In Chapter 16 of 16 in his 2012 Capture Your Flag interview, author and public speaker Simon Sinek answers "How Do You Take Collections of Ideas and Turn Them Into Books?" Sinek focuses less on the collection of ideas and more on how to take an idea, attack a problem and do so by taking your readers on a journey. Simon Sinek teaches leaders and organizations how to inspire people. His goal is to "inspire people to do the things that inspire them" and help others find fulfillment in their work. Sinek is the author of "Start With Why: How Great Leaders Inspire Everyone to Take Action". He works regularly with the United States Military, United States Congress, and many organizations, agencies and entrepreneurs. Sinek is an adjunct professor at Columbia University and an adjunct staff member at the think tank RAND Corporation. Sinek earned a BA in Cultural Anthropology from Brandeis University.
Transcript
Erik Michielsen: How do you take collections of ideas and turn them into books?
Simon Sinek: Considering that most books are probably only have enough content in them to be sort of articles, you know, to take a collection of ideas and turn them into a book, you know, an idea to be a book has to be able to advance.

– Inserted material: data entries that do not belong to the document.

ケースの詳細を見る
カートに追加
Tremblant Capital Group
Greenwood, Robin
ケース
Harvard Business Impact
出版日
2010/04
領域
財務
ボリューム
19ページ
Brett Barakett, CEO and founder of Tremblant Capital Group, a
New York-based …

In other words, it has to start somewhere and go somewhere. Right? And I think a lot of books that are written have an idea that’s—it may be a really good idea but the whole book is simply case studies that prove the same idea, over and over and over again, right? And a book like in a work of fiction is a story. It has a beginning, it has a middle, and it has an end. You know, there’s a sort of an Aristotelian story arc, you know, where there’s some sort of here’s the world there is something is introduced that makes everything go wrong, you know there’s some sort of resolution and then here’s the—here’s how it looks. There’s conflict, right? So I think a collection of ideas that belong in a book, it addresses a very real problem. Here’s the way the world is. There’s a serious problem with this. Here’s the introduction of something that can help us and here’s what we could do to advance that. And there’s an arc. There’s something that holds your interest throughout the whole thing as opposed to just pick a page, start anywhere, and it’s more of the same. You should feel like you’ve missed the beginning if you start in the middle, you know? So yeah, I mean, a collection of ideas, I wouldn’t call it a collection of ideas, I’d call it, you know, a journey. That—and it doesn’t even have to be a complete journey, it has to be a journey. It has to start somewhere, and it has to go somewhere, even if it’s not a final destination.